Textauszug:

Wer ein anderes Betriebssystem benutzt, oder auf Nummer sicher gehen will, hat die Möglichkeit, diverse Apps zu installieren, über die verschlüsselt kommuniziert werden kann. Das geht ganz einfach: App herunterladen, Kontakte synchronisieren, schreiben. Zum Beispiel mit diesen zwei:
Signal ist eine Gratis-App, die Verschlüsselung von Handy zu Handy bietet (Nachrichten und übers Internet telefonieren). Zusätzlich kann Signal die Nachrichtendatenbank am Gerät verschlüsseln, sodass Nachrichten erst nach einer Passworteingabe gelesen werden können. Das Programm kommt ohne Passwort aus. Mittlerweile arbeitet auch WhatsApp mit der Technik von Signal. Metadaten könnten jedoch weiterhin erhoben werden.
Threema, eine Schweizer App, verschlüsselt ebenfalls von Handy zu Handy und ist genauso einfach zu bedienen wie Signal. Threema speichert keine Metadaten (was WhatsApp trotz End-zu-End-Verschlüsselung immer noch tut). Nutzer werden bei Threema nicht über ihre Handynummer, sondern über eine beliebige 8-stellige Zahl identifiziert.
Der Haken an diesen Apps: Sie funktionieren nur mit Leuten, die die Apps ebenfalls verwenden. Und auch wenn diese Apps Verschlüsselungen bieten: Ob es Hintertüren gibt, durch die auch der NDB einsteigen könnte, ist nie klar. Wer so privat wie möglich chatten will, dem sei neben Signal und Threema der Online-Ratgeber der «Electronic Frontier Foundation» empfohlen. Die Non-Profit-Organisation hatte früher auch schon alle Messenger-Dienste und Verschlüsselungs-Apps bewertet.
Geschützt surfen ist schwierig, für Laien gibt es noch keine gute Lösung. Über das TOR-Netzwerk ist anonym surfen möglich, jedoch hat die Nutzung des TOR-Browsers seine Tücken, und nicht alle Websites funktionieren (denn aus Sicherheitsgründen sollte man zum Beispiel den Flash-Player deaktivieren).
Ausserdem: Zwar können die digitalen Fussspuren vor dem NDB geheimgehalten werden, doch ein Restrisiko, «mitgelesen» zu werden, bleibt – einfach von den Knotenpunkten des TOR-Netzwerks aus, über die der Datenverkehr läuft. Und wer diese kontrolliert, ist ungewiss, da die verwendeten Server bei jedem Verbindungsaufbau neu ausgewürfelt werden.
Eine weitere Anonymisierungsmöglichkeit sind VPN-Dienste: Die virtuellen privaten Netzwerke erlauben es, die eigene IP-Adresse nach aussen zu verschleiern. Bei diesen Tools surft man über Endpunkte, die der Anbieter zur Verfügung stellt.

Aufgabenliste:
(A) Wodurch werden Nutzer bei Threema laut dem Textauszug identifiziert?
(B) Übersetzen Sie diesen Satz aus dem Textauszug ins Englische: „Der Haken an diesen Apps: Sie funktionieren nur mit Leuten, die die Apps ebenfalls verwenden.“
(C) Stimmen die folgenden Aussagen mit dem Textauszug überein? Antworten Sie jeweils mit Ja oder Nein und zitieren Sie die entscheidenden Worte. (i) Signal kostet nichts. (ii) Threema speichert Metadaten. (iii) Über das TOR-Netzwerk funktionieren alle Websites.

Daten zu absoluten Pixelkoordinaten:
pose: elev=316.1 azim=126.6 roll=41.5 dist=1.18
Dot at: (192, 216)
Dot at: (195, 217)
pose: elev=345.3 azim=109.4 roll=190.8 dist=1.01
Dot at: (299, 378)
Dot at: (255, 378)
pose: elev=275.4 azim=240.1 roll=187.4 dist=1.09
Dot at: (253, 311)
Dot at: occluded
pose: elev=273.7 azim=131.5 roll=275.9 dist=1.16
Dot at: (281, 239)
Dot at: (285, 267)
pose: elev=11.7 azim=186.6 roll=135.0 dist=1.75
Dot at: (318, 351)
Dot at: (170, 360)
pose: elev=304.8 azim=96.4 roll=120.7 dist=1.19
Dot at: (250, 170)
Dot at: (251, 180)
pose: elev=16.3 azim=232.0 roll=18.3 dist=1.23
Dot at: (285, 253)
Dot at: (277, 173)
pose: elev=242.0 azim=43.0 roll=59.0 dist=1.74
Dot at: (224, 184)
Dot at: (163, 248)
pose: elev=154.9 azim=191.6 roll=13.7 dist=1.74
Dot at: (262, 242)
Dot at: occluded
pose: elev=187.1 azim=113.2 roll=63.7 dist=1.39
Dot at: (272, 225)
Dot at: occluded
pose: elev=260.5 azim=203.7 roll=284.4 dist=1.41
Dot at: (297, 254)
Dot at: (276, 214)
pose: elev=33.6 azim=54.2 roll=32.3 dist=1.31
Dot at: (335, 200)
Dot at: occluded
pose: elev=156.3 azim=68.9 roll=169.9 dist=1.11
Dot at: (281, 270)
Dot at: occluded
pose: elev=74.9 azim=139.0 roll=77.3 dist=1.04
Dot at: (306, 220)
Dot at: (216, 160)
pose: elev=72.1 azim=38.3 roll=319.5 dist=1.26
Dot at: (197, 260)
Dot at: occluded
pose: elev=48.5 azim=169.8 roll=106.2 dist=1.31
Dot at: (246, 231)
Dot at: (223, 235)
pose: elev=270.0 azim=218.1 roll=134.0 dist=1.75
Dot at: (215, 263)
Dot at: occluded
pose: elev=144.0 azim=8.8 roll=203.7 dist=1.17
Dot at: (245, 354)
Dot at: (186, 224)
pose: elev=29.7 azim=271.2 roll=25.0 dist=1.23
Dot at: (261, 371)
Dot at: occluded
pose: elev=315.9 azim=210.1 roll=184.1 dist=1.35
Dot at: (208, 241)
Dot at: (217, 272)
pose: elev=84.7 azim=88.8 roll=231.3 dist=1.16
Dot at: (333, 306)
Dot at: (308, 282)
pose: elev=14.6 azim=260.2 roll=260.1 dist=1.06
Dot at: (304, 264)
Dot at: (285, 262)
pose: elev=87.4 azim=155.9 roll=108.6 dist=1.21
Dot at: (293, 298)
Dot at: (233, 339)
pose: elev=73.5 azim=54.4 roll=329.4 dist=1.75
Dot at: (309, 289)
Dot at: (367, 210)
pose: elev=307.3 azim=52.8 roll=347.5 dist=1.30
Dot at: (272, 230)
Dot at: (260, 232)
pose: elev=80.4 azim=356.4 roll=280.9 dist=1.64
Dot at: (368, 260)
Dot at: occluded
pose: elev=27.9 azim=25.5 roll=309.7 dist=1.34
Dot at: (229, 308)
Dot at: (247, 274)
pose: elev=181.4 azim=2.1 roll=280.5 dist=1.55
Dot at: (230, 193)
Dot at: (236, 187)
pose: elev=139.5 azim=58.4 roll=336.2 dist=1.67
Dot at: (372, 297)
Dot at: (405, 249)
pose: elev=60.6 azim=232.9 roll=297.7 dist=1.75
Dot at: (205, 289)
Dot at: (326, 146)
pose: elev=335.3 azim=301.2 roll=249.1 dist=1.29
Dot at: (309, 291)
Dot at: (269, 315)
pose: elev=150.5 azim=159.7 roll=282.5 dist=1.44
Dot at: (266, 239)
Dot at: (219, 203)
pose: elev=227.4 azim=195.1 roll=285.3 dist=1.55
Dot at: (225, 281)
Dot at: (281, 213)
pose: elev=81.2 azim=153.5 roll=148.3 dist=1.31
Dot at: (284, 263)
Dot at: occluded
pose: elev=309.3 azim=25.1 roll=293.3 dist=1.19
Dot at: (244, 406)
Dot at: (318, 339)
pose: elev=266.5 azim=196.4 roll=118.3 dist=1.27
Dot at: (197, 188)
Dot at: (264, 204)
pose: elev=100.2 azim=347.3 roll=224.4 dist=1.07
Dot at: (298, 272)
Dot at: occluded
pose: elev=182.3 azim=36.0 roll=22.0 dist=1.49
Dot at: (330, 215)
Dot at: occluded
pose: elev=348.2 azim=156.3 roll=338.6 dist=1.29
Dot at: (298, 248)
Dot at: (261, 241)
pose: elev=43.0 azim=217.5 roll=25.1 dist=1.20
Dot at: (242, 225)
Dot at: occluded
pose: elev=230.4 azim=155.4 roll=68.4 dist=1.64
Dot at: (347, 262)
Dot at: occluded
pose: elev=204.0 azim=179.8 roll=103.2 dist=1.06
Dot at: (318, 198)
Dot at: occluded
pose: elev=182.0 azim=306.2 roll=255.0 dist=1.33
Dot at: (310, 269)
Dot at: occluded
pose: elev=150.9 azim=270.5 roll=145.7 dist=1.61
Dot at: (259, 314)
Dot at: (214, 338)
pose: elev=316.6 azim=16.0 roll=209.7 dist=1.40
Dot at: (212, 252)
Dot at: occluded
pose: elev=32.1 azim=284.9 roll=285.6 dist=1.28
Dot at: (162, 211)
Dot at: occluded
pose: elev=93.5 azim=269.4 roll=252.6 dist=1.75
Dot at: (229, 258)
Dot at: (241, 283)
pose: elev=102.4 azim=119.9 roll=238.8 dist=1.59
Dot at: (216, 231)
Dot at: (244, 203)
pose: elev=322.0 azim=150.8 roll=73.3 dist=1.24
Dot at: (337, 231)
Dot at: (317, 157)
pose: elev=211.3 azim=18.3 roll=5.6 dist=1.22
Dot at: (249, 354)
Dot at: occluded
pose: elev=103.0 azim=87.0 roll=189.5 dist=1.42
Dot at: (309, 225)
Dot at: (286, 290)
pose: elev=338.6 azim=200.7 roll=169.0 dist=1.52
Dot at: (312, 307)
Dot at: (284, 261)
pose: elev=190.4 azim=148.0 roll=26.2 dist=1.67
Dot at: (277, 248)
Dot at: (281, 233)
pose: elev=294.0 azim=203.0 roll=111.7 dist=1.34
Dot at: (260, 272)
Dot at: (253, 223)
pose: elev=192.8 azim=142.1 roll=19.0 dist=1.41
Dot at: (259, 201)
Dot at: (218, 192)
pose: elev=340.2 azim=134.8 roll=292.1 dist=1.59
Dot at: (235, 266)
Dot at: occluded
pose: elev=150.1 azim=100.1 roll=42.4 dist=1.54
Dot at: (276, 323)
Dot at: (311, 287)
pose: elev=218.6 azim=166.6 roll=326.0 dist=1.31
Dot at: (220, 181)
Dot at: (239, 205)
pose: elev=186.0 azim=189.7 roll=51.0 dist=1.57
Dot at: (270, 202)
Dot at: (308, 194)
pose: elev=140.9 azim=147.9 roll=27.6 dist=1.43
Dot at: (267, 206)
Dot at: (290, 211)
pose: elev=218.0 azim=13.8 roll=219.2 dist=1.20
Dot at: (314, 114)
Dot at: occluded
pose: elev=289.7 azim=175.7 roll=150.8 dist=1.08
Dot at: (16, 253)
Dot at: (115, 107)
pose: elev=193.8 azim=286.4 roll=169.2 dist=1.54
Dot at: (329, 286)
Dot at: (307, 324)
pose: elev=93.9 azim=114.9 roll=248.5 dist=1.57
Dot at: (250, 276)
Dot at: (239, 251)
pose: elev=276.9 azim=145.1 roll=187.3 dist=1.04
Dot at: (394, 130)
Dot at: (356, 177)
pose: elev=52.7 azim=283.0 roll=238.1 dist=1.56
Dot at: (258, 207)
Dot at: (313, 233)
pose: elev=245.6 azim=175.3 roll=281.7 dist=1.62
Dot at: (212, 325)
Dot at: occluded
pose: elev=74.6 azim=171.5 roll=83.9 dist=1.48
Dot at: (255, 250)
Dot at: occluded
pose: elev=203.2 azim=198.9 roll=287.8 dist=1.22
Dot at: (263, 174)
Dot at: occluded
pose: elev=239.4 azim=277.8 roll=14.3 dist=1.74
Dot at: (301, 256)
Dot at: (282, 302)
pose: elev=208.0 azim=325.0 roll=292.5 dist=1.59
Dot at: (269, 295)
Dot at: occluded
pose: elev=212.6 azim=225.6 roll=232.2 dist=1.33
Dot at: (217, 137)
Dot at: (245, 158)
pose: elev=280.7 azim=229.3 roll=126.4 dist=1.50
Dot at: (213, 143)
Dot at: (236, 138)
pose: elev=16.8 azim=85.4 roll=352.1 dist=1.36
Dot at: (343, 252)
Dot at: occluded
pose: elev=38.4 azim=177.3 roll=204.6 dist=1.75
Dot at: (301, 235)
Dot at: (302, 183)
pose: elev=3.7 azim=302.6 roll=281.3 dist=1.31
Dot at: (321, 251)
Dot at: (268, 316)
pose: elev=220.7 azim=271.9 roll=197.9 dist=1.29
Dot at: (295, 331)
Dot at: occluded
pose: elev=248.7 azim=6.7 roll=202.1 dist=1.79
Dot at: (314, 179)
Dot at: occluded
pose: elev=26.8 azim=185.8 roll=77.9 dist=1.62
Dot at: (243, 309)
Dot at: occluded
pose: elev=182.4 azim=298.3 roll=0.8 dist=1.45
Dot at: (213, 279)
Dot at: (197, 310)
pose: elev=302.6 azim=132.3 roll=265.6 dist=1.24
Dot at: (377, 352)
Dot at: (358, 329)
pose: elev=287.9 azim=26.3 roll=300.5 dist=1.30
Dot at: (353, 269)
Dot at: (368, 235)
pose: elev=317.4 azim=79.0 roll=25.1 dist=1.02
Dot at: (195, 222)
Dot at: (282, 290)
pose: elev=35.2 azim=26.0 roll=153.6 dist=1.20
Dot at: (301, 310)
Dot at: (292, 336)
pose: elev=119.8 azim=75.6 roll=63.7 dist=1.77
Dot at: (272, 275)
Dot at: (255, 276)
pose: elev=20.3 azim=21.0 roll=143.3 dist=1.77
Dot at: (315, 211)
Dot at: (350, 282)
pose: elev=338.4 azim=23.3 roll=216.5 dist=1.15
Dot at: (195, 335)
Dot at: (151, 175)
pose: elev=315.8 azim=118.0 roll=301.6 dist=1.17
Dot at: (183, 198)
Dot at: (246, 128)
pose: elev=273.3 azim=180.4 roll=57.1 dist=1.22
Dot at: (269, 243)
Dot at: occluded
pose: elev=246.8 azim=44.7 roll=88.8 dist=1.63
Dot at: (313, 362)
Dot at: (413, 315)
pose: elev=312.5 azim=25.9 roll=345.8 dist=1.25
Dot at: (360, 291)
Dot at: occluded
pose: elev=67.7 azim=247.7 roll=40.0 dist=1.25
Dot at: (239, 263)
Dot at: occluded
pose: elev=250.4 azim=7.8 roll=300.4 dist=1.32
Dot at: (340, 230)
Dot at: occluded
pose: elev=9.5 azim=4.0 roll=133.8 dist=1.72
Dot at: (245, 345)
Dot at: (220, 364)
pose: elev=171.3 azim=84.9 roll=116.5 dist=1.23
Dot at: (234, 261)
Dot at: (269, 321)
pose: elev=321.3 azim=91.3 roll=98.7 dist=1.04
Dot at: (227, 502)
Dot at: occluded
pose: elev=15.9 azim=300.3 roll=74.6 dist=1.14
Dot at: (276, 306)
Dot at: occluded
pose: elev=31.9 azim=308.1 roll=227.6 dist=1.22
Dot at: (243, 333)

Ergebnisse:
(A) Durch eine beliebige 8-stellige Zahl statt über ihre Handynummer.

(B) The catch with these apps: they only work with people who also use the apps.

(C)
(i) Ja: „Signal ist eine Gratis-App“
(ii) Nein: „Threema speichert keine Metadaten“
(iii) Nein: „nicht alle Websites funktionieren“